Brown grunted and went back into the car.
“Boy, it’s cold out here,” La Bresca said.
“Yeah,” Willis said.
In the car, Brown lowered the sun visor. A hand-lettered cardboard sign was fastened to the visor with rubber bands. It read:
POLICE DEPARTMENT VEHICLE
The car door slammed again. Brown came over and nodded, and together, they began walking toward the line of men standing on the sidewalk. Both detectives unbuttoned their overcoats.
“Do you see him?” Brown asked La Bresca.
“Not yet,” La Bresca said.
They walked the length of the line slowly.
“Well?” Brown asked.
“No,” La Bresca said. “He ain’t here.”
“Let’s take a look upstairs,” Willis suggested.
The line of job seekers continued up a flight of rickety wooden steps to a dingy second-floor office. The lettering on a frosted glass door read:
MERIDIAN EMPLOYMENT AGENCY
JOBS OUR SPECIALTY
“See him?” Willis asked.
“No,” La Bresca said.
“Wait here,” Willis said, and the two detectives moved away from him, toward the other end of the corridor.
“What do you think?” Brown asked.
“What can we hold him on?”
“Nothing.”
“So that’s what I think.”
“Is he worth a tail?”
“It depends on how serious the loot thinks this is.”
“Why don’t you ask him?”
“I think I will. Hold the fort.”
Brown went back to La Bresca. Willis found a pay phone around the bend in the corridor, and dialed the squadroom. The lieutenant listened carefully to everything he had to report, and then said, “How do you read him?”
“I think he’s telling the truth.”
“You think there really was some guy with a hearing aid?”
“Yes.”
“Then why’d he leave before La Bresca got back with the pail?”
“I don’t know, Pete. I just don’t make La Bresca for a thief.”
“Where’d you say he lived?”
“1812 Johnson. In Riverhead.”
“What precinct would that be?”
“I don’t know.”
“I’ll check it out and give them a ring. Maybe they can spare a man for a tail. Christ knows we can’t.”
“So shall we turn La Bresca loose?”
“Yeah, come on back here.

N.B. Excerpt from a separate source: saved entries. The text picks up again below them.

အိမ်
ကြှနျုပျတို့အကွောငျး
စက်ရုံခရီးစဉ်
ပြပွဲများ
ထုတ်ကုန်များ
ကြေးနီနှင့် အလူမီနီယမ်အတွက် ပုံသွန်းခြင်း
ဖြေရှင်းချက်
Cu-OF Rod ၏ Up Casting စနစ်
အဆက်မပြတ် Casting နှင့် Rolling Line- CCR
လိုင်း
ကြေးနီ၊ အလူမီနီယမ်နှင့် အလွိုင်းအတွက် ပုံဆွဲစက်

Give him a little scare first, though, just in case.”
“Right,” Willis said, and hung up, and went back to where La Bresca and Brown were waiting.
“Okay, Anthony,” Willis said, “you can go.”

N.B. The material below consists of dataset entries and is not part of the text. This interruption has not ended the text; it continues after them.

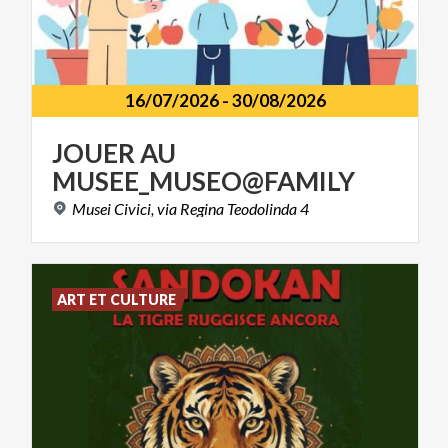
16/07/2026
-
30/08/2026
JOUER
AU
MUSEE_MUSEO@FAMILY
Musei
Civici,
via
Regina
Teodolinda
4
ART ET CULTURE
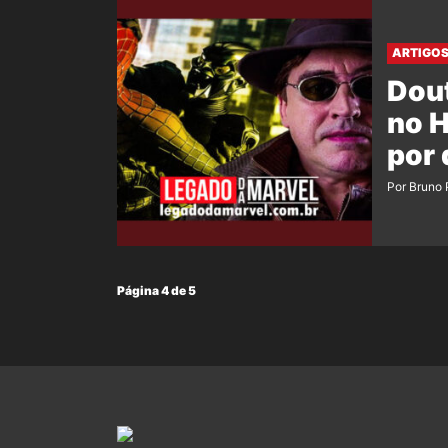
ARTIGO
Dou
no 
por 
Por Bruno
Página 4 de 5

“Go? Who’s going anyplace? I got to get back on that line again. I’m trying to get a job here.”
“And remember, Anthony, if anything happens, we know where to find you.”
“What do you mean? What’s gonna happen?”
“Just remember.”
“Sure,” La Bresca said. He paused and then said, “Listen, you want to do me a favor?”
“What’s that?”
“Get me up to the front of the line there.”
“How can we do that?”
“Well, you’re cops, ain’t you?” La Bresca asked, and Willis and Brown looked at each other.

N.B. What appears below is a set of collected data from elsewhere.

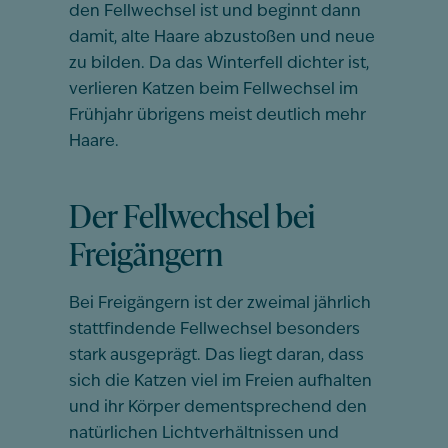
den Fellwechsel ist und beginnt dann
damit, alte Haare abzustoßen und neue
zu bilden. Da das Winterfell dichter ist,
verlieren Katzen beim Fellwechsel im
Frühjahr übrigens meist deutlich mehr
Haare.
Der Fellwechsel bei
Freigängern
Bei Freigängern ist der zweimal jährlich
stattfindende Fellwechsel besonders
stark ausgeprägt. Das liegt daran, dass
sich die Katzen viel im Freien aufhalten
und ihr Körper dementsprechend den
natürlichen Lichtverhältnissen und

When they got back to the squadroom, they learned that Lieutenant Byrnes had called the 115th in Riverhead and had been informed they could not spare a man for the surveillance of Anthony La Bresca. Nobody seemed terribly surprised.
That night, as Parks Commissioner Cowper came down the broad white marble steps outside Philharmonic Hall, his wife clinging to his left arm, swathed in mink and wearing a diaphanous white scarf on her head, the commissioner himself resplendent in black tie and dinner jacket, the mayor and his wife four steps ahead, the sky virtually starless, a bitter brittle dryness to the air, that night as the parks commissioner came down the steps of Philharmonic Hall with the huge two-story-high windows behind him casting warm yellow light onto the windswept steps and pavement, that night as the commissioner lifted his left foot preparatory to placing it on the step below, laughing at something his wife said in his ear, his laughter billowing out of his mouth in puffs of visible vapor that whipped away on the wind like comic strip balloons, that night as he tugged on his right-hand glove with his already gloved left hand, that night two shots cracked into the plaza, shattering the wintry stillness, and the commissioner’s laugh stopped, the commissioner’s hand stopped, the commissioner’s foot stopped, and he tumbled headlong down the steps, blood pouring from his forehead and his cheek, and his wife screamed, and the mayor turned to see what was the matter, and an enterprising photographer on the sidewalk caught the toppling commissioner on film for posterity.